In January, having set his eyes on the hatchback Baleno, Singh approached Maruti Suzuki's Nexa showroom, first in Noida, then at Akshardham, where he was told that the excise duty concession was not applicable to him because it was meant only for drivers with a left-leg disability. He argued that the central government guidelines on the matter did not differentiate between right and left leg disabilities. He also pointed out that he held a driving licence for the "invalid carriage" category of vehicles, which enabled him to drive his current car, a Maruti Alto.
However, a customer relationship manager of Maruti informed Singh that the company's automatic transmission vehicles "can be used by the physically disabled customers with left leg disability only". A Maruti spokesperson also said that the burden of verification and certifying the details of buyers with disabilities lay with the car manufacturer.

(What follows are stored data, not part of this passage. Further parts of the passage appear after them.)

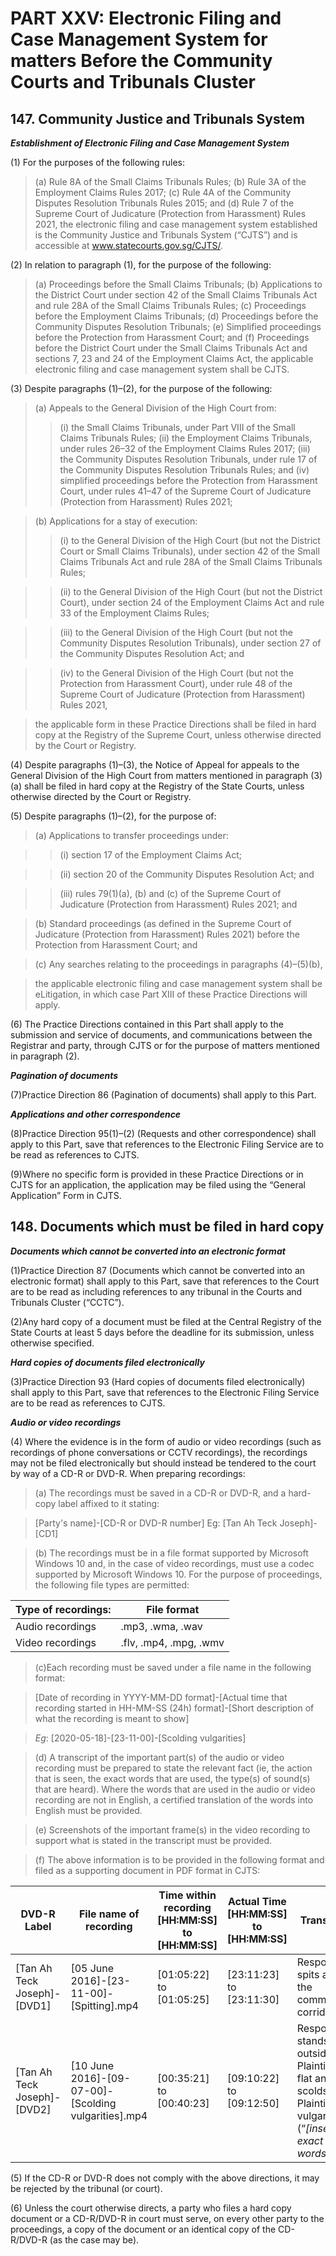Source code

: # PART XXV: Electronic Filing and Case Management System for matters Before the Community Courts and Tribunals Cluster

## 147. Community Justice and Tribunals System 

**_Establishment of Electronic Filing and Case Management System_**

(1)	For the purposes of the following rules:
> (a) Rule 8A of the Small Claims Tribunals Rules;
> (b) Rule 3A of the Employment Claims Rules 2017;
> (c) Rule 4A of the Community Disputes Resolution Tribunals Rules 2015; and
> (d) Rule 7 of the Supreme Court of Judicature (Protection from Harassment) Rules 2021,
>the electronic filing and case management system established is the Community Justice and Tribunals System (“CJTS”) and is accessible at www.statecourts.gov.sg/CJTS/.

(2) In relation to paragraph (1), for the purpose of the following:
>(a) Proceedings before the Small Claims Tribunals;
>(b) Applications to the District Court under section 42 of the Small Claims Tribunals Act and rule 28A of the Small Claims Tribunals Rules;
>(c) Proceedings before the Employment Claims Tribunals;
>(d) Proceedings before the Community Disputes Resolution Tribunals;
>(e) Simplified proceedings before the Protection from Harassment Court; and
>(f) Proceedings before the District Court under the Small Claims Tribunals Act and sections 7, 23 and 24 of the Employment Claims Act,
> the applicable electronic filing and case management system shall be CJTS.

(3) Despite paragraphs (1)–(2), for the purpose of the following:
> (a) Appeals to the General Division of the High Court from:
>> (i) the Small Claims Tribunals, under Part VIII of the Small Claims Tribunals Rules;
>> (ii) the Employment Claims Tribunals, under rules 26–32 of the Employment Claims Rules 2017;
>> (iii) the Community Disputes Resolution Tribunals, under rule 17 of the Community Disputes Resolution Tribunals Rules; and
>> (iv) simplified proceedings before the Protection from Harassment Court, under rules 41–47 of the Supreme Court of Judicature (Protection from Harassment) Rules 2021;

>(b) Applications for a stay of execution:
>>(i) to the General Division of the High Court (but not the District Court or Small Claims Tribunals), under section 42 of the Small Claims Tribunals Act and rule 28A of the Small Claims Tribunals Rules;

>>(ii) to the General Division of the High Court (but not the District Court), under section 24 of the Employment Claims Act and rule 33 of the Employment Claims Rules;

>>(iii) to the General Division of the High Court (but not the Community Disputes Resolution Tribunals), under section 27 of the Community Disputes Resolution Act; and

>>(iv) to the General Division of the High Court (but not the Protection from Harassment Court), under rule 48 of the Supreme Court of Judicature (Protection from Harassment) Rules 2021,

>the applicable form in these Practice Directions shall be filed in hard copy at the Registry of the Supreme Court, unless otherwise directed by the Court or Registry.

(4) Despite paragraphs (1)–(3), the Notice of Appeal for appeals to the General Division of the High Court from matters mentioned in paragraph (3)(a) shall be filed in hard copy at the Registry of the State Courts, unless otherwise directed by the Court or Registry.

(5) Despite paragraphs (1)–(2), for the purpose of:
>(a) Applications to transfer proceedings under:

>>(i) section 17 of the Employment Claims Act;

>>(ii) section 20 of the Community Disputes Resolution Act; and

>>(iii) rules 79(1)(a), (b) and (c) of the Supreme Court of Judicature (Protection from Harassment) Rules 2021; and

>(b) Standard proceedings (as defined in the Supreme Court of Judicature (Protection from Harassment) Rules 2021) before the Protection from Harassment Court; and

>(c) Any searches relating to the proceedings in paragraphs (4)–(5)(b),

>the applicable electronic filing and case management system shall be eLitigation, in which case Part XIII of these Practice Directions will apply.

(6) The Practice Directions contained in this Part shall apply to the submission and service of documents, and communications between the Registrar and party, through CJTS or for the purpose of matters mentioned in paragraph (2).

**_Pagination of documents_**

(7)Practice Direction 86 (Pagination of documents) shall apply to this Part.

**_Applications and other correspondence_**

(8)Practice Direction 95(1)–(2) (Requests and other correspondence) shall apply to this Part, save that references to the Electronic Filing Service are to be read as references to CJTS.

(9)Where no specific form is provided in these Practice Directions or in CJTS for an application, the application may be filed using the “General Application” Form in CJTS.  

## 148. Documents which must be filed in hard copy

**_Documents which cannot be converted into an electronic format_**

(1)Practice Direction 87 (Documents which cannot be converted into an electronic format) shall apply to this Part, save that references to the Court are to be read as including references to any tribunal in the Courts and Tribunals Cluster (“CCTC”). 

(2)Any hard copy of a document must be filed at the Central Registry of the State Courts at least 5 days before the deadline for its submission, unless otherwise specified. 

**_Hard copies of documents filed electronically_**

(3)Practice Direction 93 (Hard copies of documents filed electronically) shall apply to this Part, save that references to the Electronic Filing Service are to be read as references to CJTS.

**_Audio or video recordings_**

(4) Where the evidence is in the form of audio or video recordings (such as recordings of phone conversations or CCTV recordings), the recordings may not be filed electronically but should instead be tendered to the court by way of a CD-R or DVD-R. When preparing recordings:

>(a) The recordings must be saved in a CD-R or DVD-R, and a hard-copy label affixed to it stating:

>[Party's name]-[CD-R or DVD-R number]
>Eg: [Tan Ah Teck Joseph]-[CD1]

>(b) The recordings must be in a file format supported by Microsoft Windows 10 and, in the case of video recordings, must use a codec supported by Microsoft Windows 10. For the purpose of proceedings, the following file types are permitted:

| Type of recordings:                                    | File format            |
|--------------------------------------------------------|------------------------|
| Audio recordings                                       | .mp3, .wma, .wav       |
| Video recordings                                       | .flv, .mp4, .mpg, .wmv |

>(c)Each recording must be saved under a file name in the following format:

>[Date of recording in YYYY-MM-DD format]-[Actual time that recording started in HH-MM-SS (24h) format]-[Short description of what the recording is meant to show] 

>_Eg_: [2020-05-18]-[23-11-00]-[Scolding vulgarities]

>(d) A transcript of the important part(s) of the audio or video recording must be prepared to state the relevant fact (ie, the action that is seen, the exact words that are used, the type(s) of sound(s) that are heard). Where the words that are used in the audio or video recording are not in English, a certified translation of the words into English must be provided.

>(e) Screenshots of the important frame(s) in the video recording to support what is stated in the transcript must be provided.

>(f) The above information is to be provided in the following format and filed as a supporting document in PDF format in CJTS:

| DVD-R Label                 | File name of recording                               | Time within recording [HH:MM:SS] to [HH:MM:SS]      | Actual Time [HH:MM:SS] to [HH:MM:SS]  | Transcript                                                                                               |
| --------------------------- |------------------------------------------------------|-----------------------------------------------------|---------------------------------------|----------------------------------------------------------------------------------------------------------|
| [Tan Ah Teck Joseph]-[DVD1] | [05 June 2016]-[23-11-00]-[Spitting].mp4             | [01:05:22] to [01:05:25]                            | [23:11:23] to [23:11:30]              | Respondent spits along the common corridor                                                               |
| [Tan Ah Teck Joseph]-[DVD2] | [10 June 2016]-[09-07-00]-[Scolding vulgarities].mp4 | [00:35:21] to [00:40:23]                            | [09:10:22] to [09:12:50]              | Respondent stands outside Plaintiff's flat and scolds Plaintiff vulgarities (“_[insert exact words]”_) |

(5) If the CD-R or DVD-R does not comply with the above directions, it may be rejected by the tribunal (or court).

(6) Unless the court otherwise directs, a party who files a hard copy document or a CD-R/DVD-R in court must serve, on every other party to the proceedings, a copy of the document or an identical copy of the CD-R/DVD-R (as the case may be).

In his case, Maruti informed Singh that it could not discount the price payable under the disability provisions.
"If you are left leg-disabled person, then for the purpose of buying an automatic transmission vehicle, you are as good as non-disabled," remonstrated Singh. Irked by a month of trying to convince the unmoved car company, Singh has now directly approached the government.
Seeking a quick resolution to his problem, Singh's letter to the secretary of the ministry of heavy industries, said that "the decision by Maruti Suzuki India Limited to exclude customers with right leg disability is discriminatory to say the least". He, therefore, requested the ministry to instruct car makers to allow people with lower limb disabilities to avail the benefits provided under the law "without any riders".
Singh pointed out that car companies, including Maruti, earlier sold cars that had been modified for use by people with orthopaedic difficulties. Such cars were termed "invalid carriages". In 2008, in the C. Paulraj vs The Secretary, Ministry of Transport and others case in Madras High Court, Justice D Hariparanthaman had noted, "If the mobility of physically challenged persons is curtailed, it would result in perpetuating inequality and the object of the Persons With Disabilities Act 1995 would be defeated." The judge, therefore, ruled that the Motor Vehicles Act of 1988 did not prohibit any person, including physically challenged persons, from converting motor vehicles into "invalid carriages".
The same year, Justice P K Misra of the same court, hearing R Ramaswamy's petition against the Secretary, Ministry of Transport and others, expanded the meaning of "invalid carriage" to mean not only factory modified cars, but also those adapted for use by disabled drives at private workshops.
"No major car maker now manufactures invalid carriages in India, so people with disabilities have to get the fabrication done through local mechanics and fabricators," said Singh.
If the ministry responds favourably to Singh's petition, then it will certainly bring at least this version of a right versus left face-off to a satisfactory conclusion.